I am trying to retrieve the content from a .gz file that contains a collection of html documents, it's a file from the GOV2 collection. Each pages is separated by the tag, and each tag contains several meta informations, among them the id of the document and (or ), its content. Here is an exemple of such a file:
<doc>
<docno>GX000-xx-xxxxxxx</docno>
<dochdr>
<!-- no relevant meta info -->
</dochdr>
<!DOCTYPE HTML PUBLIC "-//IETF//DTD HTML 3.0//EN">
<html>
<!-- the content I want to extract -->
</html>
</doc>
<doc>
<docno>GX000-xx-xxxxxxy</docno>
<dochdr>
<!-- no relevant meta info -->
</dochdr>
<!DOCTYPE HTML PUBLIC "-//IETF//DTD HTML 3.0//EN">
<html>
<!-- another content I want to extract -->
</html>
</doc>
I need to have a list containing each docno
and each content of html tags separately.

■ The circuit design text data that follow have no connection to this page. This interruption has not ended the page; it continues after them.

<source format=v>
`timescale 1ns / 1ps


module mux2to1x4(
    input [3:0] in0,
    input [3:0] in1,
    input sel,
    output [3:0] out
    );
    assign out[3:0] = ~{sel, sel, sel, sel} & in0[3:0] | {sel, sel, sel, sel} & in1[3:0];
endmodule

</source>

Here is what I've done using BeautifulSoup:
doc_file = 'xx.gz'
f = gzip.open(data_dir + doc_file)
doc_string = f.read()
f.close()
soup = BeautifulSoup(doc_string, "html.parser")

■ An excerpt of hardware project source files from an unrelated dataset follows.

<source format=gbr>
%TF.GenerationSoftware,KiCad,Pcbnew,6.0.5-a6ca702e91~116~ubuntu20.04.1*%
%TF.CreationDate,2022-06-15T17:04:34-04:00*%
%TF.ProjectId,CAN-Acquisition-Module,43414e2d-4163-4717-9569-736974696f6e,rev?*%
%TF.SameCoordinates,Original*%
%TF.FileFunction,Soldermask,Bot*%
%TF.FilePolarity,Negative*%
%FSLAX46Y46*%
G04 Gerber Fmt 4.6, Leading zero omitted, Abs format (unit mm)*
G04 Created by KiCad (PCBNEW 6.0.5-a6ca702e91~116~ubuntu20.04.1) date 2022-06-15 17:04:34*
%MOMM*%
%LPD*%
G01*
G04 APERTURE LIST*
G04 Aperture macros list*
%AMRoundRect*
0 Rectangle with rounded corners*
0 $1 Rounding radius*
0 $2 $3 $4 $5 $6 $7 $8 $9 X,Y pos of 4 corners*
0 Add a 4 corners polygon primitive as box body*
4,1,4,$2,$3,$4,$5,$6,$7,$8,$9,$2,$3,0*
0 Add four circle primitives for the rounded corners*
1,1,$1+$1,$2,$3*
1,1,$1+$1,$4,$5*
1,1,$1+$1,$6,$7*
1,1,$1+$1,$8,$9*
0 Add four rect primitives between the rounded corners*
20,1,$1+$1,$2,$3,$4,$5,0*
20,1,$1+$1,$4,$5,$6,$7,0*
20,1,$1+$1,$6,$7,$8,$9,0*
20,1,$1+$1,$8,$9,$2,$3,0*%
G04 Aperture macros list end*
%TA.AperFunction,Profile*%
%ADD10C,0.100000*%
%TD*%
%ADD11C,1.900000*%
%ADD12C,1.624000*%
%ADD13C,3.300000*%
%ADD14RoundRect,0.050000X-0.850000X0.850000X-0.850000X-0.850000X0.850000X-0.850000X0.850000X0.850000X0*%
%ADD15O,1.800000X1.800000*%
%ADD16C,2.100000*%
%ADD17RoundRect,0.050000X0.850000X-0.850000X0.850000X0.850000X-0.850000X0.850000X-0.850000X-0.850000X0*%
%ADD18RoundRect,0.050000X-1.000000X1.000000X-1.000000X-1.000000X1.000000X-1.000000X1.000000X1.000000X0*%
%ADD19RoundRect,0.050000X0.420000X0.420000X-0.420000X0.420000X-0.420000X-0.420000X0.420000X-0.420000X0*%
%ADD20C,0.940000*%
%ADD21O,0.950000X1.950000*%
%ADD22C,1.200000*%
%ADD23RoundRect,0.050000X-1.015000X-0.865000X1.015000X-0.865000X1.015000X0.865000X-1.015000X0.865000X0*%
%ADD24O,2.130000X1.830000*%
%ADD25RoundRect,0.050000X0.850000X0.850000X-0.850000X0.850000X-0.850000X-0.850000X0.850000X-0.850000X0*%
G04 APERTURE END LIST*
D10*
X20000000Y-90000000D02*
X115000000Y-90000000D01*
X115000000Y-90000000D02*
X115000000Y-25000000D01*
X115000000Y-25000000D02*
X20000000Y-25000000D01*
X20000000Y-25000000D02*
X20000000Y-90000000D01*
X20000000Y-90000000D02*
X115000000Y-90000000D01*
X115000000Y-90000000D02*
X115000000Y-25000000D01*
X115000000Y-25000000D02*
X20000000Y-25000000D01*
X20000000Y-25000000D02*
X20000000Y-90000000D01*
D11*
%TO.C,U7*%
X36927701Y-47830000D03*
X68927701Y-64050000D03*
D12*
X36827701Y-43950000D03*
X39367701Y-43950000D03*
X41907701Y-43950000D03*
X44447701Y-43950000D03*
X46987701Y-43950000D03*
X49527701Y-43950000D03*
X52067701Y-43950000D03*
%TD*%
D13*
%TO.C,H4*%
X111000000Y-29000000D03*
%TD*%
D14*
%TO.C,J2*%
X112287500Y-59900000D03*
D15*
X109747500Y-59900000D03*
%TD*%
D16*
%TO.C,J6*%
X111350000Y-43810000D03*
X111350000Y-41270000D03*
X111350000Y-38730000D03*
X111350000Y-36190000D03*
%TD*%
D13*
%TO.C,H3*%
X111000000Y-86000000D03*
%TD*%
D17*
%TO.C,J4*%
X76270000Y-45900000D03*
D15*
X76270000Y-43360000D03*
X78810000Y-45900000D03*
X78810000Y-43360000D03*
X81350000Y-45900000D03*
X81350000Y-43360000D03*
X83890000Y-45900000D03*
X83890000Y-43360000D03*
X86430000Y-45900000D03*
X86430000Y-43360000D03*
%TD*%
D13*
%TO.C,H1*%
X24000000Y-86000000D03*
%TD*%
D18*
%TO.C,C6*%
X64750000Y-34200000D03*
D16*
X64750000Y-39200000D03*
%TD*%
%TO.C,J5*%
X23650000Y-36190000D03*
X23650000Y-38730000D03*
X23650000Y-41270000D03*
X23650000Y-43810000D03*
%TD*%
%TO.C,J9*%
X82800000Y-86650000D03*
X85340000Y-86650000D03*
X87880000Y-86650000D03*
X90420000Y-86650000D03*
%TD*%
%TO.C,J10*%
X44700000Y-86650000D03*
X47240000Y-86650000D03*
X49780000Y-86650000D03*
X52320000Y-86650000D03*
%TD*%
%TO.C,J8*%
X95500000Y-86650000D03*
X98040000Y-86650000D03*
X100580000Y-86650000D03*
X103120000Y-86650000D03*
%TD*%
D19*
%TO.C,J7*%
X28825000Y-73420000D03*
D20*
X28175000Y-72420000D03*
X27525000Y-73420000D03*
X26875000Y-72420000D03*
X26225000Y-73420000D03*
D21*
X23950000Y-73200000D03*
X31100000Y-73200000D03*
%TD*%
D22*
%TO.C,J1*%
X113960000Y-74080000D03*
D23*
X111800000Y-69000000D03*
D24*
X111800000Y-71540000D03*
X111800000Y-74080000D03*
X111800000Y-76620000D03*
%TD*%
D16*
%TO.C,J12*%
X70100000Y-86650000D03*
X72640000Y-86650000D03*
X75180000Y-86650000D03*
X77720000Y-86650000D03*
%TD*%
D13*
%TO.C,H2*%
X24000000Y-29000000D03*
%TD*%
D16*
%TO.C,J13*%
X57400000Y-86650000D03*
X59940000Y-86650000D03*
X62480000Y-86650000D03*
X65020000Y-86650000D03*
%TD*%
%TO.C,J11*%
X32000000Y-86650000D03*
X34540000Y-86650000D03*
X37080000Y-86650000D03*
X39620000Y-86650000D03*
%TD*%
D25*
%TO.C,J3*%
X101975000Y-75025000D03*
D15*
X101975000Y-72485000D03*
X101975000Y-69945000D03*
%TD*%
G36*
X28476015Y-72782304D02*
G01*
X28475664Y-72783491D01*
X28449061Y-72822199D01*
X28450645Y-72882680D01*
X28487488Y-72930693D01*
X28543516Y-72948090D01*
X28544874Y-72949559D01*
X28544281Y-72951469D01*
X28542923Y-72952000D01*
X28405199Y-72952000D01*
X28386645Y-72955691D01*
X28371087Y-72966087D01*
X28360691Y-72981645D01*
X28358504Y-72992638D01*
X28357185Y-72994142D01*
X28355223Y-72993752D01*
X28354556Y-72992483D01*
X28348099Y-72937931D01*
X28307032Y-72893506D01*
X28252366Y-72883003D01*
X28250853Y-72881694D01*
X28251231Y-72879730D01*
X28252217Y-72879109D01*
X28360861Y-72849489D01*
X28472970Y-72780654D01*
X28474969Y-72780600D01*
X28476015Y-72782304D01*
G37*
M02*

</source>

doc_list = soup.select('DOC')
doc_no = []
doc_content = []
for doc in doc_list:
doc_no.append(doc.find('docno').get_text())

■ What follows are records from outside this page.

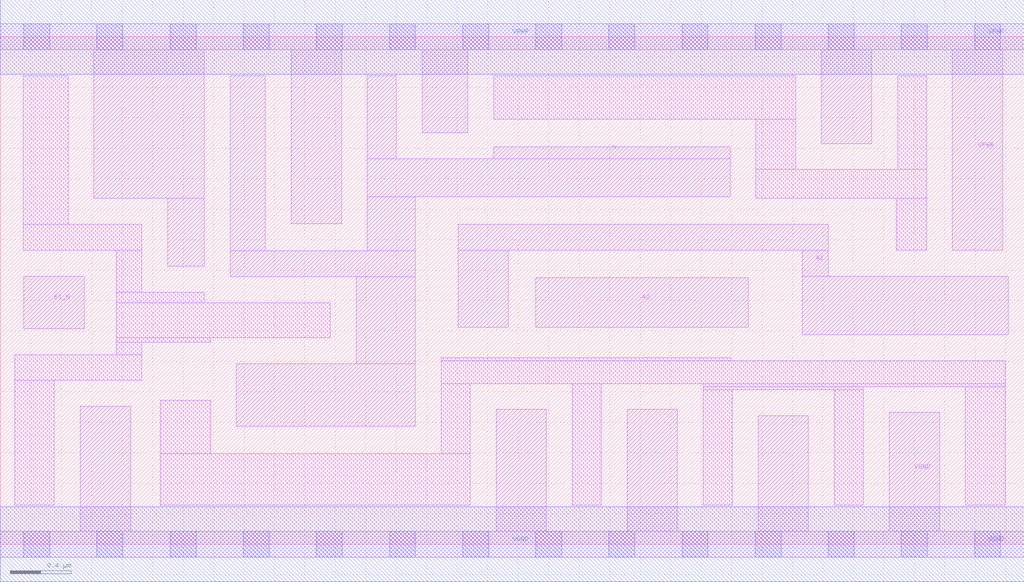
<source format=lef>
# Copyright 2020 The SkyWater PDK Authors
#
# Licensed under the Apache License, Version 2.0 (the "License");
# you may not use this file except in compliance with the License.
# You may obtain a copy of the License at
#
#     https://www.apache.org/licenses/LICENSE-2.0
#
# Unless required by applicable law or agreed to in writing, software
# distributed under the License is distributed on an "AS IS" BASIS,
# WITHOUT WARRANTIES OR CONDITIONS OF ANY KIND, either express or implied.
# See the License for the specific language governing permissions and
# limitations under the License.
#
# SPDX-License-Identifier: Apache-2.0

VERSION 5.7 ;
  NAMESCASESENSITIVE ON ;
  NOWIREEXTENSIONATPIN ON ;
  DIVIDERCHAR "/" ;
  BUSBITCHARS "[]" ;
UNITS
  DATABASE MICRONS 200 ;
END UNITS
MACRO sky130_fd_sc_lp__o21bai_4
  CLASS CORE ;
  SOURCE USER ;
  FOREIGN sky130_fd_sc_lp__o21bai_4 ;
  ORIGIN  0.000000  0.000000 ;
  SIZE  6.720000 BY  3.330000 ;
  SYMMETRY X Y R90 ;
  SITE unit ;
  PIN A1
    ANTENNAGATEAREA  1.260000 ;
    DIRECTION INPUT ;
    USE SIGNAL ;
    PORT
      LAYER li1 ;
        RECT 3.005000 1.425000 3.335000 1.930000 ;
        RECT 3.005000 1.930000 5.435000 2.100000 ;
        RECT 5.265000 1.375000 6.615000 1.760000 ;
        RECT 5.265000 1.760000 5.435000 1.930000 ;
    END
  END A1
  PIN A2
    ANTENNAGATEAREA  1.260000 ;
    DIRECTION INPUT ;
    USE SIGNAL ;
    PORT
      LAYER li1 ;
        RECT 3.515000 1.425000 4.910000 1.750000 ;
    END
  END A2
  PIN B1_N
    ANTENNAGATEAREA  0.315000 ;
    DIRECTION INPUT ;
    USE SIGNAL ;
    PORT
      LAYER li1 ;
        RECT 0.155000 1.415000 0.550000 1.760000 ;
    END
  END B1_N
  PIN Y
    ANTENNADIFFAREA  1.881600 ;
    DIRECTION OUTPUT ;
    USE SIGNAL ;
    PORT
      LAYER li1 ;
        RECT 1.510000 1.755000 2.725000 1.925000 ;
        RECT 1.510000 1.925000 1.740000 3.075000 ;
        RECT 1.550000 0.775000 2.725000 1.185000 ;
        RECT 2.335000 1.185000 2.725000 1.755000 ;
        RECT 2.410000 1.925000 2.725000 2.280000 ;
        RECT 2.410000 2.280000 4.790000 2.530000 ;
        RECT 2.410000 2.530000 2.600000 3.075000 ;
        RECT 3.240000 2.530000 4.790000 2.610000 ;
    END
  END Y
  PIN VGND
    DIRECTION INOUT ;
    USE GROUND ;
    PORT
      LAYER li1 ;
        RECT 0.000000 -0.085000 6.720000 0.085000 ;
        RECT 0.525000  0.085000 0.855000 0.905000 ;
        RECT 3.255000  0.085000 3.585000 0.885000 ;
        RECT 4.115000  0.085000 4.445000 0.885000 ;
        RECT 4.975000  0.085000 5.305000 0.845000 ;
        RECT 5.835000  0.085000 6.165000 0.865000 ;
      LAYER mcon ;
        RECT 0.155000 -0.085000 0.325000 0.085000 ;
        RECT 0.635000 -0.085000 0.805000 0.085000 ;
        RECT 1.115000 -0.085000 1.285000 0.085000 ;
        RECT 1.595000 -0.085000 1.765000 0.085000 ;
        RECT 2.075000 -0.085000 2.245000 0.085000 ;
        RECT 2.555000 -0.085000 2.725000 0.085000 ;
        RECT 3.035000 -0.085000 3.205000 0.085000 ;
        RECT 3.515000 -0.085000 3.685000 0.085000 ;
        RECT 3.995000 -0.085000 4.165000 0.085000 ;
        RECT 4.475000 -0.085000 4.645000 0.085000 ;
        RECT 4.955000 -0.085000 5.125000 0.085000 ;
        RECT 5.435000 -0.085000 5.605000 0.085000 ;
        RECT 5.915000 -0.085000 6.085000 0.085000 ;
        RECT 6.395000 -0.085000 6.565000 0.085000 ;
      LAYER met1 ;
        RECT 0.000000 -0.245000 6.720000 0.245000 ;
    END
  END VGND
  PIN VPWR
    DIRECTION INOUT ;
    USE POWER ;
    PORT
      LAYER li1 ;
        RECT 0.000000 3.245000 6.720000 3.415000 ;
        RECT 0.615000 2.270000 1.340000 3.245000 ;
        RECT 1.100000 1.825000 1.340000 2.270000 ;
        RECT 1.910000 2.105000 2.240000 3.245000 ;
        RECT 2.770000 2.700000 3.070000 3.245000 ;
        RECT 5.390000 2.630000 5.720000 3.245000 ;
        RECT 6.250000 1.930000 6.580000 3.245000 ;
      LAYER mcon ;
        RECT 0.155000 3.245000 0.325000 3.415000 ;
        RECT 0.635000 3.245000 0.805000 3.415000 ;
        RECT 1.115000 3.245000 1.285000 3.415000 ;
        RECT 1.595000 3.245000 1.765000 3.415000 ;
        RECT 2.075000 3.245000 2.245000 3.415000 ;
        RECT 2.555000 3.245000 2.725000 3.415000 ;
        RECT 3.035000 3.245000 3.205000 3.415000 ;
        RECT 3.515000 3.245000 3.685000 3.415000 ;
        RECT 3.995000 3.245000 4.165000 3.415000 ;
        RECT 4.475000 3.245000 4.645000 3.415000 ;
        RECT 4.955000 3.245000 5.125000 3.415000 ;
        RECT 5.435000 3.245000 5.605000 3.415000 ;
        RECT 5.915000 3.245000 6.085000 3.415000 ;
        RECT 6.395000 3.245000 6.565000 3.415000 ;
      LAYER met1 ;
        RECT 0.000000 3.085000 6.720000 3.575000 ;
    END
  END VPWR
  OBS
    LAYER li1 ;
      RECT 0.095000 0.255000 0.355000 1.075000 ;
      RECT 0.095000 1.075000 0.930000 1.245000 ;
      RECT 0.150000 1.930000 0.930000 2.100000 ;
      RECT 0.150000 2.100000 0.445000 3.075000 ;
      RECT 0.760000 1.245000 0.930000 1.325000 ;
      RECT 0.760000 1.325000 1.380000 1.355000 ;
      RECT 0.760000 1.355000 2.165000 1.585000 ;
      RECT 0.760000 1.585000 1.340000 1.655000 ;
      RECT 0.760000 1.655000 0.930000 1.930000 ;
      RECT 1.050000 0.255000 3.085000 0.595000 ;
      RECT 1.050000 0.595000 1.380000 0.945000 ;
      RECT 2.895000 0.595000 3.085000 1.055000 ;
      RECT 2.895000 1.055000 6.595000 1.205000 ;
      RECT 2.895000 1.205000 4.795000 1.225000 ;
      RECT 3.240000 2.790000 5.220000 3.075000 ;
      RECT 3.755000 0.255000 3.945000 1.055000 ;
      RECT 4.615000 0.255000 4.805000 1.015000 ;
      RECT 4.615000 1.015000 5.665000 1.035000 ;
      RECT 4.615000 1.035000 6.595000 1.055000 ;
      RECT 4.960000 2.270000 6.080000 2.460000 ;
      RECT 4.960000 2.460000 5.220000 2.790000 ;
      RECT 5.475000 0.255000 5.665000 1.015000 ;
      RECT 5.880000 1.930000 6.080000 2.270000 ;
      RECT 5.890000 2.460000 6.080000 3.075000 ;
      RECT 6.335000 0.255000 6.595000 1.035000 ;
  END
END sky130_fd_sc_lp__o21bai_4

</source>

doc_raw = doc.find('html')
if doc_raw is None: #It's possible a doc has no html tag
doc_content.append('<null/>')
else:
doc_content.append(re.sub(r'(\n\s*)+\n+', '\n', doc.find('html').get_text()))
This works, but html.parser is a very slow parser (about 4 min per file, but I have several thousands to scrape from...). Thankfully, it's almost instant using another parser like lxml
. However such a parser, for whatever reason, removes the <html>
tags. I've tried an alternate way where I replaced these tags in doc_string (using doc_string=doc_string.replace(b'<html>', b'<2html>'
) before calling BeautifulSoup but:
the process is very slow
for whatever reason the <
are transformed into <
, to unescape it I found no easier way than decoding doc_string
, unescape it, then re-encode it which is ridiculous time-wise. Even replacing directly b'html'
per b'2html'
seems to escape the <
and >
Do you have a faster way to do such a task ?
Thank you for your help.
As said in my post, I thought converting the document to string, then replacing html
tags and then re-encode the string to bytes would be too long. Turns out I was wrong.
The strategy I used after figuring this out is to replace EVERY html
occurence (not only tags) by another, unique word (like here in the following with htmltag
). Then once I scraped the content of a htmltag
, I replaced each remaining occurence of htmltag
back to html
. That way the content is not altered at all.
f = gzip.open(data_dir + doc_file)
doc_string = f.read()
f.close()
doc_string_str = doc_string.decode(errors='ignore')
doc_string_str = doc_string_str.replace('html', 'htmltag')
doc_string = doc_string_str.encode()
soup = BeautifulSoup(doc_string, "lxml")
doc_list = soup.select('DOC')
doc_no = []
doc_content = []
for doc in doc_list:
doc_no.append(doc.find('docno').get_text())
doc_raw = doc.find('htmltag')
if doc_raw is None: #It's possible a doc has no html tag
doc_content.append('<null/>')
else:
doc_content.append(re.sub(r'(\n\s*)+\n+', '\n', doc.find('htmltag').get_text()).replace('htmltag', 'html'))
Thank you for @shellter and @JL_Peyret for the help, I basically followed what you told me but directly in Python. It know takes about 15 seconds per documents.